Dynan, who is director of the insurance division’s financial surveillance department — which is responsible for monitoring the solvency of insurers — was thrust into the spotlight early this month when the division released internal e-mails in which he complained the rate caps have “no actuarial support’’ and could lead to “a train wreck.’’ Dynan was not involved in the division’s decision to reject proposed premiums.

But according to the document released yesterday, he recognized that Worcester-based Fallon needed to contribute more to its surplus while it increased a key measure of financial security called a risk-based capital level.

Fallon’s risk-based capital ratio fell to 271 at the end of 2009, from 566 two years earlier. If it drops below 200, insurers are required by regulators to submit a plan for improving their finances.

“Based on [Fallon’s] financial circumstances, Mr. Dynan was concerned about limiting [Fallon’s] small group insurance rate increases to 7.7 percent,’’ the document said, referring to the limit officials wanted insurers to set.

A Fallon spokeswoman, Christine Cassidy, acknowledged the document yesterday and said the insurer is making the adjustments needed to strengthen its finances. She conceded that Fallon, like other insurers, underestimated the costs of serving individuals and small businesses, market segments that were merged under state health reform. Because the market represents a greater share of business for Fallon than it does for other insurers, losses in the segment have been especially significant, Cassidy said.

Referring to the document, she said, “The information stands on its own. At this point, we are looking forward to closing the [appeal], seeing where we stand, and moving forward from there.’’

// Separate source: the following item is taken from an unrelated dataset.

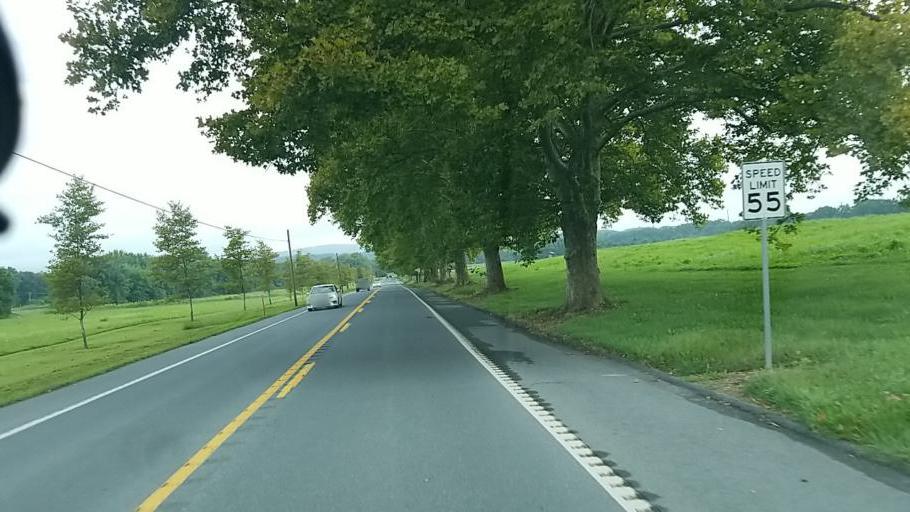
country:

The document, called a “stipulation,’’ was agreed upon by Fallon and the insurance division. Fallon lawyers initially sought to cross-examine Dynan in a closed session as part of its administrative appeal, while the insurance division’s health care access bureau, which is defending the rate cap, sought to limit the scope of his testimony.

After an appeals panel consisting of three insurance division lawyers ruled Dynan must testify in public without limits on what questions were asked, the parties agreed to the stipulation rather than calling him to testify yesterday. It noted that Dynan’s analysis of Fallon’s situation and his opposition to the rate cap constituted his “personal opinion’’ and didn’t necessarily reflect the division’s views.

Fallon’s financial health has been a sensitive subject among regulators. All of the state’s major health insurers posted first-quarter losses, blaming the state’s rate cap, but Fallon was the only one that didn’t claim a special charge by drawing from its reserve.

Insurance Commissioner Joseph G. Murphy, who rejected rate hikes proposed by Fallon and others in April, issued a statement yesterday that did not specifically address Fallon’s finances. “We are constantly reviewing the condition of all insurers’ finances to ensure that companies meet their obligations to Massachusetts consumers,’’ it said.

Fallon and other health insurers challenging the rate cap through administrative appeals were given reason for hope last week when the insurance division’s appeals panel overturned the rate increase denial for Harvard Pilgrim Health Care. Decisions on the appeals of Fallon and other carriers are expected some time this summer.